SLOT: Structuring the Output of Large Language Models

May 6, 2025•D. Wang, Zhengyuan Shen, Soumya Mishra +3•View PDF

TL;DR Highlight

A lightweight post-processing model that converts any LLM's output to JSON — a fine-tuned Mistral-7B beats Claude-3.5-Sonnet's schema accuracy by 25 percentage points.

Who Should Read

Backend/ML engineers dealing with JSON parsing failures from LLM outputs in function calling, agents, or information extraction pipelines. Especially platform teams serving multiple LLMs simultaneously.

Core Mechanics

SLOT: a separate lightweight model that post-processes LLM output into valid JSON — doesn't touch the original LLM weights, so it works with any model
Mistral-7B with LoRA fine-tuning achieves 98.2% schema accuracy and 92.9% content similarity — +23pp and +19pp vs. Claude-3.5-Sonnet respectively
Even Llama-3.2-1B with SFT alone hits 88.9% schema accuracy (on par with Claude-3.5-Haiku at 89.0%) and 81.7% content similarity (beating Sonnet's 73.9%)
Adding constrained decoding (XGrammar) on top pushes Mistral-7B to 99.5% schema accuracy

Evidence

Mistral-7B + SFT + XGrammar: schema accuracy 99.5%, content similarity 94.0% vs. Claude-3.5-Sonnet 74.7% / 73.9%
Llama-3.2-1B + SFT: schema accuracy 88.9% — matches Claude-3.5-Haiku (89.0%), content similarity 81.7% surpasses Sonnet (73.9%)
Consistent improvements across diverse JSON schema complexity levels

How to Apply

Add SLOT as a post-processing layer to your existing LLM API pipeline: feed LLM response text + JSON schema to SLOT and get structured JSON output. No LLM replacement or retraining needed.
For on-prem or edge environments needing reliable structured output without GPT-4o, Llama-3.2-1B or Mistral-7B with LoRA provides a cost-effective alternative.
Combine with constrained decoding (XGrammar) for near-perfect schema compliance at 99.5%.

Code Example

snippet

# SLOT-style direct prompting (for testing without fine-tuning)
prompt = """
Convert the following text into JSON format according to the specified schema.
Ensure that both keys and values are strings, even for numerical values.

Text: {input_text}

Provide your response in the following JSON format: {json_schema}

Please output ONLY the JSON structure and extract the attributes only present in the schema.
Output:
"""

# Example usage
input_text = "Apple reported Q3 revenue of $89.5B, up 5% YoY. iPhone sales drove growth."
json_schema = {
    "type": "object",
    "properties": {
        "company": {"type": "string"},
        "quarter": {"type": "string"},
        "revenue_billion": {"type": "string"},
        "yoy_growth": {"type": "string"},
        "growth_driver": {"type": "string"}
    },
    "required": ["company", "quarter", "revenue_billion", "yoy_growth", "growth_driver"]
}

formatted_prompt = prompt.format(
    input_text=input_text,
    json_schema=json.dumps(json_schema)
)
# → Feed this prompt into any LLM to reproduce the basic behavior of SLOT

Terminology

SFTSupervised Fine-Tuning.
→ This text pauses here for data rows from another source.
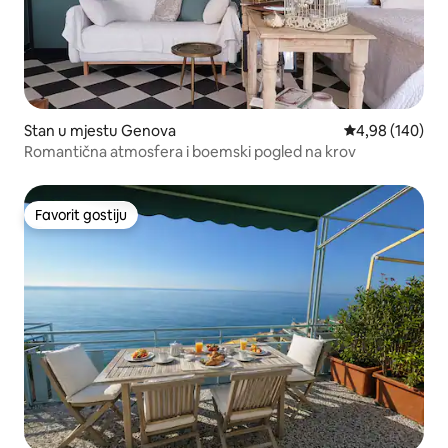
Stan u mjestu Genova
prosječna ocjen
4,98 (140)
Romantična atmosfera i boemski pogled na krov
Favorit gostiju
Favorit gostiju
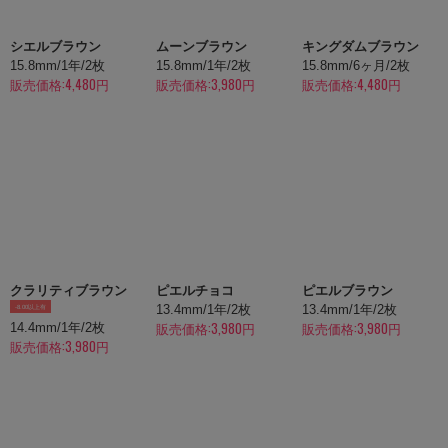
シエルブラウン
ムーンブラウン
キングダムブラウン
15.8mm/1年/2枚
15.8mm/1年/2枚
15.8mm/6ヶ月/2枚
販売価格:4,480円
販売価格:3,980円
販売価格:4,480円
クラリティブラウン
ピエルチョコ
ピエルブラウン
13.4mm/1年/2枚
13.4mm/1年/2枚
-8.00以上有
販売価格:3,980円
販売価格:3,980円
14.4mm/1年/2枚
販売価格:3,980円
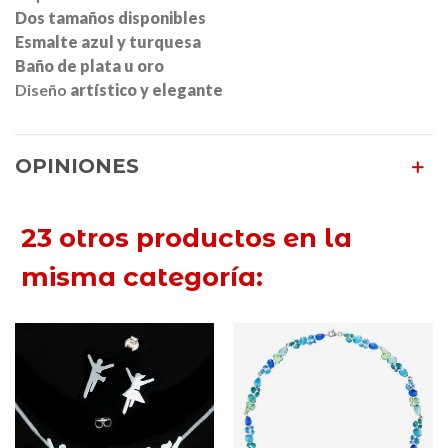
Dos tamaños disponibles
Esmalte azul y turquesa
Baño de plata u oro
Diseño
artístico y elegante
OPINIONES
23 otros productos en la
misma categoría:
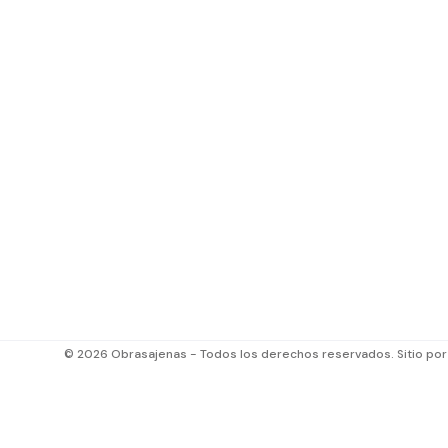
© 2026 Obrasajenas - Todos los derechos reservados. Sitio po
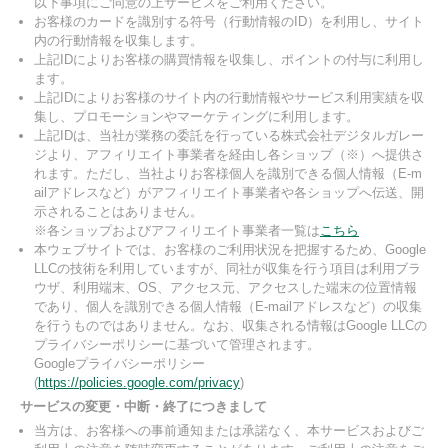
以下事項にご同意の上サービスをご利用ください。
お客様のカードを識別する符号（行動情報のID）を利用し、サイト
内の行動情報を収集します。
上記IDによりお客様の購買情報を収集し、ポイントの付与に利用し
ます。
上記IDによりお客様のサイト内の行動情報やサービス利用実績を収
集し、プロモーションやマーケティングに利用します。
上記IDは、当社が業務の委託を行っている株式会社デジタルガレー
ジより、アフィリエイト事業者を経由し各ショップ（※）へ提供さ
れます。ただし、当社よりお客様個人を識別できる個人情報（E-m
ailアドレスなど）がアフィリエイト事業者や各ショップへ伝送、開
示されることはありません。
※各ショップおよびアフィリエイト事業者一覧は
こちら
本ウェブサイトでは、お客様のご利用状況を把握するため、Google
LLCの技術を利用していますが、同社が収集を行う項目は利用ブラ
ウザ、利用端末、OS、アクセス元、アクセスした端末の位置情報
であり、個人を識別できる個人情報（E-mailアドレスなど）の収集
を行うものではありません。なお、収集される情報はGoogle LLCの
プライバシーポリシーに基づいて管理されます。
Googleプライバシーポリシー
(
https://policies.google.com/privacy
)
サービスの変更・中断・終了につきまして
当方は、お客様への事前通知または承諾なく、本サービスおよびご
Learning by studying correct examples, like practicing with model answers.

LoRAA lightweight fine-tuning technique that inserts small adapter matrices instead of retraining the whole model. Uses far less GPU memory, making 7B model training possible on consumer GPUs.
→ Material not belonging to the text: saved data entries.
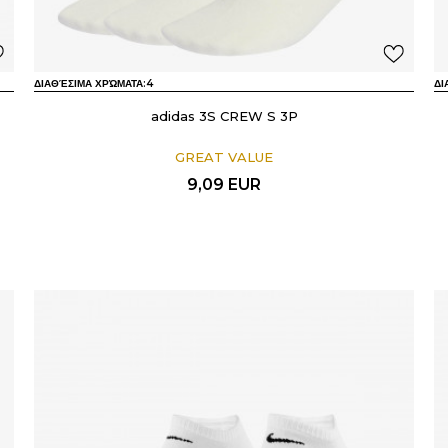
ΔΙΑΘΈΣΙΜΑ ΧΡΏΜΑΤΑ:
4
ΔΙ
adidas 3S CREW S 3P
GREAT VALUE
9,09
EUR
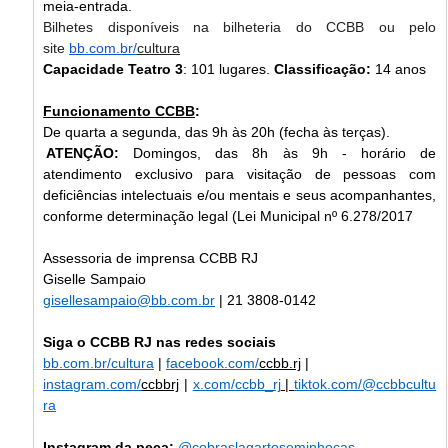
meia-entrada.   
Bilhetes disponíveis na bilheteria do CCBB ou pelo 
site 
bb.com.br/
cultura
Capacidade Teatro 3
: 101 lugares. 
Classificação: 
14 anos
Funcionamento CCBB
:   
De quarta a segunda, das 9h às 20h (fecha às terças).   
ATENÇÃO: 
Domingos, das 8h às 9h - horário de 
atendimento exclusivo para visitação de pessoas com 
deficiências intelectuais e/ou mentais e seus acompanhantes, 
conforme determinação legal (Lei Municipal nº 6.278/2017
Assessoria de imprensa CCBB RJ
Giselle Sampaio
gisellesampaio@bb.com.br
 | 21 3808-0142
Siga o CCBB RJ nas redes sociais
bb.com.br/cultura
 | 
facebook.com/
ccbb.rj
 |
instagram.com/
ccbbrj
 | 
x.com/ccbb_rj
 | 
tiktok.com/@ccbbcultu
ra
Instagram da peça:
@cobraslagartoseminhocas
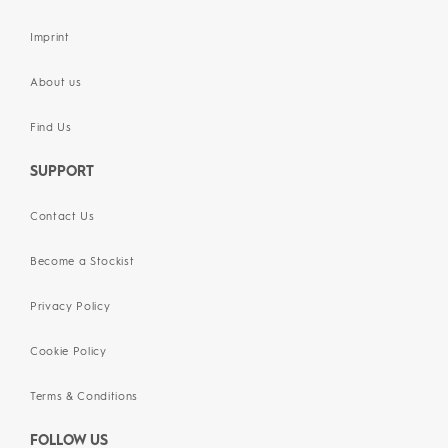
Imprint
About us
Find Us
SUPPORT
Contact Us
Become a Stockist
Privacy Policy
Cookie Policy
Terms & Conditions
FOLLOW US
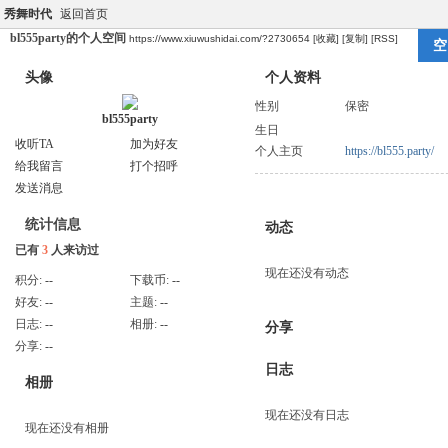
秀舞时代
返回首页
bl555party的个人空间
https://www.xiuwushidai.com/?2730654
[收藏]
[复制]
[RSS]
空
头像
个人资料
性别
保密
bl555party
生日
收听TA
加为好友
个人主页
https://bl555.party/
给我留言
打个招呼
发送消息
统计信息
动态
已有
3
人来访过
现在还没有动态
积分:
--
下载币:
--
好友:
--
主题:
--
日志:
--
相册:
--
分享
分享:
--
日志
相册
现在还没有日志
现在还没有相册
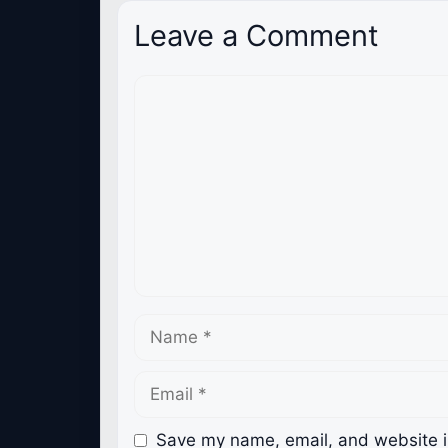
Leave a Comment
Comment
Name
Email
Save my name, email, and website in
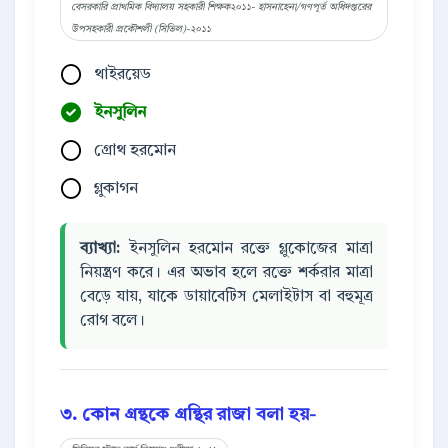
বেসরকারি প্রাথমিক বিদ্যালয় সহকারী শিক্ষক২০১১- হাসনাহেনা/গণপূর্ত অধিদপ্তরের
উপসহকারী প্রকৌশলী (সিভিল)-২০১১
থাইরয়েড
ইনসুলিন
গ্রোথ হরমোন
গ্লুকাগন
ব্যাখ্যা:
ইনসুলিন হরমোন রক্তে গ্লুকোজের মাত্রা
নিয়ন্ত্রণ করে। এর অভাব হলে রক্তে শর্করার মাত্রা
বেড়ে যায়, যাকে ডায়াবেটিস মেলাইটাস বা বহুমূত্র
রোগ বলে।
৩. কোন গ্রন্থকে গ্রন্থির রাজা বলা হয়-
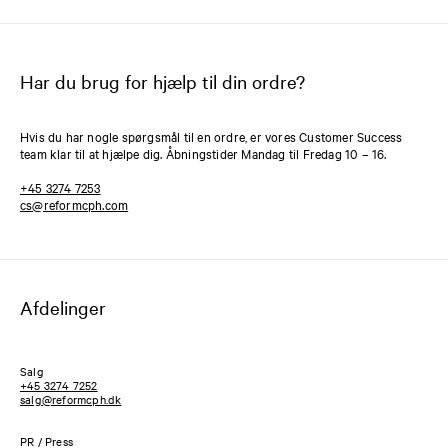
Har du brug for hjælp til din ordre?
Hvis du har nogle spørgsmål til en ordre, er vores Customer Success
team klar til at hjælpe dig. Åbningstider Mandag til Fredag 10 – 16.
+45 3274 7253
cs@reformcph.com
Afdelinger
Salg
+45 3274 7252
salg@reformcph.dk
PR / Press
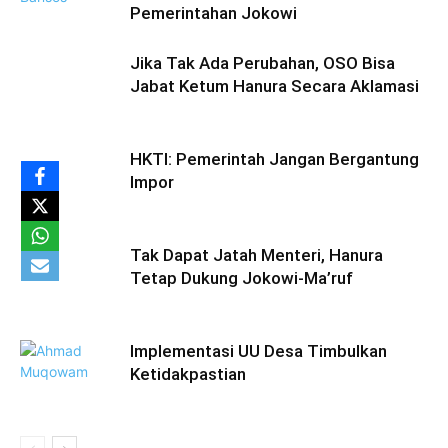
Pemerintahan Jokowi
Jika Tak Ada Perubahan, OSO Bisa
Jabat Ketum Hanura Secara Aklamasi
HKTI: Pemerintah Jangan Bergantung
Impor
Tak Dapat Jatah Menteri, Hanura
Tetap Dukung Jokowi-Ma’ruf
Implementasi UU Desa Timbulkan
Ketidakpastian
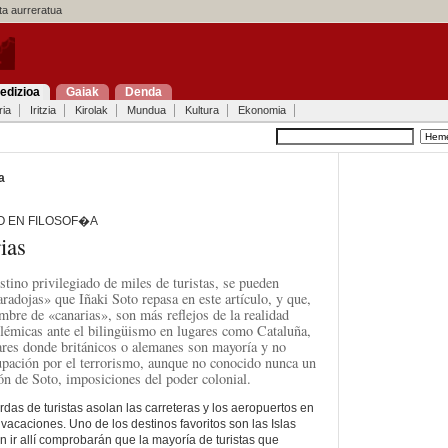
a aurreratua
edizioa
Gaiak
Denda
ria
Iritzia
Kirolak
Mundua
Kultura
Ekonomia
a
O EN FILOSOF�A
ias
stino privilegiado de miles de turistas, se pueden
radojas» que Iñaki Soto repasa en este artículo, y que,
mbre de «canarias», son más reflejos de la realidad
olémicas ante el bilingüismo en lugares como Cataluña,
ares donde británicos o alemanes son mayoría y no
upación por el terrorismo, aunque no conocido nunca un
ión de Soto, imposiciones del poder colonial.
das de turistas asolan las carreteras y los aeropuertos en
acaciones. Uno de los destinos favoritos son las Islas
 ir allí comprobarán que la mayoría de turistas que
constrained decodingBlocking the LLM from selecting tokens that violate grammar or schema rules in real-time during generation.

Related Resources

Original Abstract (Expand)

Structured outputs are essential for large language models (LLMs) in critical applications like agents and information extraction. Despite their capabilities, LLMs often generate outputs that deviate from predefined schemas, significantly hampering reliable application development. We present SLOT (Structured LLM Output Transformer), a model-agnostic approach that transforms unstructured LLM outputs into precise structured formats. While existing solutions predominantly rely on constrained decoding techniques or are tightly coupled with specific models, SLOT employs a fine-tuned lightweight language model as a post-processing layer, achieving flexibility across various LLMs and schema specifications. We introduce a systematic pipeline for data curation and synthesis alongside a formal evaluation methodology that quantifies both schema accuracy and content fidelity. Our results demonstrate that fine-tuned Mistral-7B model with constrained decoding achieves near perfect schema accuracy (99.5%) and content similarity (94.0%), outperforming Claude-3.5-Sonnet by substantial margins (+25 and +20 percentage points, respectively). Notably, even compact models like Llama-3.2-1B can match or exceed the structured output capabilities of much larger proprietary models when equipped with SLOT, enabling reliable structured generation in resource-constrained environments.